Christchurch City, NZ
Amazingly, it should be possible for one person to count every bird and butterfly (and other notable species) on every street of a city like Ōtautahi-Christchurch city, perhaps even 2–3 times each year. NZ isn't being nearly ambitious enough with biodiversity monitoring.

For me, this further underscores how insanely little investment or imagination is going into biodiversity monitoring. With one salary, all of my city could be monitored four times a year. Add some tracking tunnels and insect traps and audio recorders across that same network of routes (and perhaps bike mounted sticky traps and eDNA sampling), and the monitoring would be comprehensive. Connect those specimens to some parataxonomists, supported by professional taxonomists, and link in with a molecular lab, and we’d really cooking with (bio)gas.

All it would take is one salary to someone (or a few someones sharing the role) with the expertise to identify and count all that they see and hear in their city. Any specimens they collect could be stored for future investigation, or passed on to local museums or citizen science for sorting.

Why don’t we do this? Is monitoring a city’s biodiversity so undervalued that it’s not even worth one salary?

You might be thinking, so am I now going to abandon my current set of transects and get to work biking every city street in Christchurch? Well, no. I’m not. That’s not how long-term monitoring works. I can only add new methods onto my current sampling design. If I stopped what I was doing to focus on a whole city census every season, that would be the end of 17 years of high frequency recording along my four bike routes (totally 120 km). I won’t be doing that.
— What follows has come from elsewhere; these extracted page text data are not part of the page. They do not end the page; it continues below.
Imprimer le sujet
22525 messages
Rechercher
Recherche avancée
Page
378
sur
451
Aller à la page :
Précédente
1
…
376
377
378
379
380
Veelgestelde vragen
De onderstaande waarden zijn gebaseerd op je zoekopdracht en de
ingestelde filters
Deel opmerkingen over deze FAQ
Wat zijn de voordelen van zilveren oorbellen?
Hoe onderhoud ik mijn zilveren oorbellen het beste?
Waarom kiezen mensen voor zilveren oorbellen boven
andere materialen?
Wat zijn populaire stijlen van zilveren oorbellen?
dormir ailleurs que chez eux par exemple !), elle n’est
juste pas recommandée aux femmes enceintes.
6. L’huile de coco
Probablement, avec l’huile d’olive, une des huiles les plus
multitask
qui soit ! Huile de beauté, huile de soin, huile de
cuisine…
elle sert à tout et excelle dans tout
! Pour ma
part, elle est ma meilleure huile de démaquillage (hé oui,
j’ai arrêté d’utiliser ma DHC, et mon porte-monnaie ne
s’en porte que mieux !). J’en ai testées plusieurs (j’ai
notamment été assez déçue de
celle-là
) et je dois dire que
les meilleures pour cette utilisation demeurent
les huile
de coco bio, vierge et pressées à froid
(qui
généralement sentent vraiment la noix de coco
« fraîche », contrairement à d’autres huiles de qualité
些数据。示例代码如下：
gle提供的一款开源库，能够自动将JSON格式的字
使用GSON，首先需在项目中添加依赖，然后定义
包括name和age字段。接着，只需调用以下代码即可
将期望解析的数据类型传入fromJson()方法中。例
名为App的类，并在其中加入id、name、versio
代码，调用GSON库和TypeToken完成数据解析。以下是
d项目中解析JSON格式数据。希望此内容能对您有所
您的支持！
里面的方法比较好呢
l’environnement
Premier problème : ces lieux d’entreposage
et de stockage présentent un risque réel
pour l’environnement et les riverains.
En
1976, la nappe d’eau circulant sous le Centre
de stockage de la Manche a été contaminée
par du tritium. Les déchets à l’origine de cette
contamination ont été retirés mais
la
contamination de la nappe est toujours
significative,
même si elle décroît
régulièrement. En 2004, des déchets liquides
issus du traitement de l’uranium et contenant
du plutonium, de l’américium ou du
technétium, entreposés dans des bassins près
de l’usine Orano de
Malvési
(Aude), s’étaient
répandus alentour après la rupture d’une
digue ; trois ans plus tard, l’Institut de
It’s also logistically difficult to cycle all city streets when each of my daily paths needs to get me to and from Lincoln, 15 km southwest of the city. This would work much better if I lived and worked within the core of the city.

However, if someone else wants to pick this up, in Ōtautahi-Christchurch or any city in the world, I’d be eager to help. Also, it need not be just one person. If one person could plausibly do this alone, with a little coordination, it would be trivial for a team of people to monitor all of their city.

Davis Vilums’ London bike rides underscore that we aren’t thinking nearly big enough when it comes to ecological monitoring of our cities. We could easily be counting the wild on every street several times every year.

(As a footnote, during lockdown in Arlington, Virginia, someone walked all 200 miles of their zip code and mapped houses by whether their letter box numbers were in serif or sans serif font, just for kicks. See the article about it on Slate.com. It’s surprisingly easy for one obsessive person to count a lot of things in a large area of a city.)